What if accountants are no longer ‘reliable’?
Umar Saeed, Special to Financial Post | December 18, 2014 7:07 PM ET
A subtle word change in the IFRS accounting handbook could undermine the traditional role of accountants
The moral hazard is alive and well. Companies constantly look to paint a rosy picture of performance by using whatever discretion is available in the accounting handbook. Often, management benefits personally from good company results. We rely on accountants and auditors to provide a check on management. Empowered by accounting rules written with the moral hazard in mind, auditors are armed to push their clients’ optimism back into line. Society expects accountants to produce reliable information because lenders, investors and other stakeholders depend on the final numbers to make decisions. Debt covenants, regulatory requirements, management bonuses – are all separate contracts that depend on accounting numbers. So why then is the international accounting handbook being re-written to eliminate this decades-old check on the moral hazard?When accountants exercise judgments in grey areas, they look to something called the “conceptual framework” for guidance. This is what holds judgment-based accounting systems together, such as International Financial Reporting Standards (IFRS). The perceived benefit over rules-based systems (such as the American handbook) is that rather than to prescribe a rule for every situation, the conceptual framework will outline principles to guide us in the face of accounting ambiguity. But the International Accounting Standards Board (IASB) has altered the IFRS conceptual framework. It has removed the word “reliable” as a desirable feature of financial information. “Prudence” or “conservatism” no longer applies. Instead, the Board believes accounting information should be free from bias and faithfully represented. Items in the financial statements should be objective and understood for what they are; whether or not they are reliable is no longer the priority.
It seems like a subtle word change, but it has the potential to change the face of financial reporting. While the academic community has expressed its concerns, the general business community should take note that this is not strictly an academic issue. Take goodwill, for example. There is no truth about the value of goodwill assets. Goodwill is created when companies pay a premium to acquire a business. We assume that companies are rational and not overpaying, so by default, the premium paid represents an intangible asset. Research shows management avoids writing off goodwill until it’s convenient or too late. Rather than prudent auditors demanding a write-off, management can leverage the new conceptual framework – prove to me that goodwill doesn’t really exist.
The proposed change is inspired by a new view toward information. Today we enjoy unprecedented access to market values. It is the age of information. Market values are observable by all and thus objective. This means that accountants simply need to find the best market values possible. But the problem with the new view comes when there’s no visibility into the market or when there’s panic. With no visibility, management can manipulate. We’re paying for a judgment about performance, and not actual performance. Distressed markets also provide unreliable information.

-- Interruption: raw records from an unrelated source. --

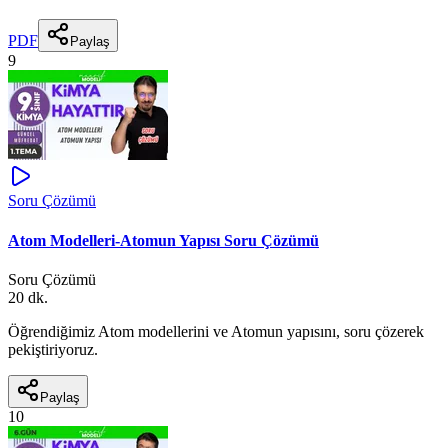
PDF
Paylaş
9
Soru Çözümü
Atom Modelleri-Atomun Yapısı Soru Çözümü
Soru Çözümü
20 dk.
Öğrendiğimiz Atom modellerini ve Atomun yapısını, soru çözerek
pekiştiriyoruz.
Paylaş
10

During the height of the financial crisis (spring of 2009) the Financial Accounting Standards Board changed its accounting rules on the fly because lending ratios based on market values were shrinking the American money supply. Financial asset values reverted to cost because it was more reliable.
The balance struck between relevant and reliable information speaks to a fundamental truth about information in general; in order to produce reliable information, its relevance must be sacrificed. This problem is not specific to accounting. If the police hear a rumour about a wanted criminal, they can act on this rumour, tying up resources based on unverified information. Or they can try and confirm the report before taking any action, risking time while the criminal flees. In accounting, relevance must often be sacrificed for reliability because society depends on financial information to settle contracts. Audited statements are society’s opportunity to account for the moral hazard. If there is a compromise to be struck between relevance and reliability, auditors should be obligated to produce reliable information.
Audited financial statements are not delivered in time to be relevant by today’s standards. If you’re waiting for audited statements to find relevant values on the balance sheet, you’ve waited too long. The real value of audited statements is that they confirm a company’s expectations on performance. It’s harder for management to lie about future results if they know it’s going to be independently vetted. Accountants provide a check on behaviour more than they provide new information.
The new IFRS framework wants accountants to produce information that is free from bias. But to ask for bias-free information is to seek objective truth where there is none. We should expect companies to push financial results in their own favour. To counter this bias, we need an accounting handbook to arm auditors and allow them to push the company back in line. Judgment in accounting is not about finding the truth; it’s a bargaining zone where management and auditors settle on values that everyone can live with.
Access to market values has thrown a wrench in what has traditionally been a sound system for producing reliable financial information. But society doesn’t rely on accountants to provide up-to-the-minute advice on buying and selling stocks. It counts on them to produce numbers that it can lean on. If the IASB wants to write an accounting handbook for the world, it should consider how it’s going to be used.
Umar Saeed is a CPA based in Toronto. This commentary is based on a paper co-authored by Mr. Saeed and Professor Patricia O’Brien of the University of Waterloo and Assistant Professor Andrew Bauer of the University of Illinois. Their paper, “Reliability Makes Accounting Relevant,” was published recently in Accounting in Europe.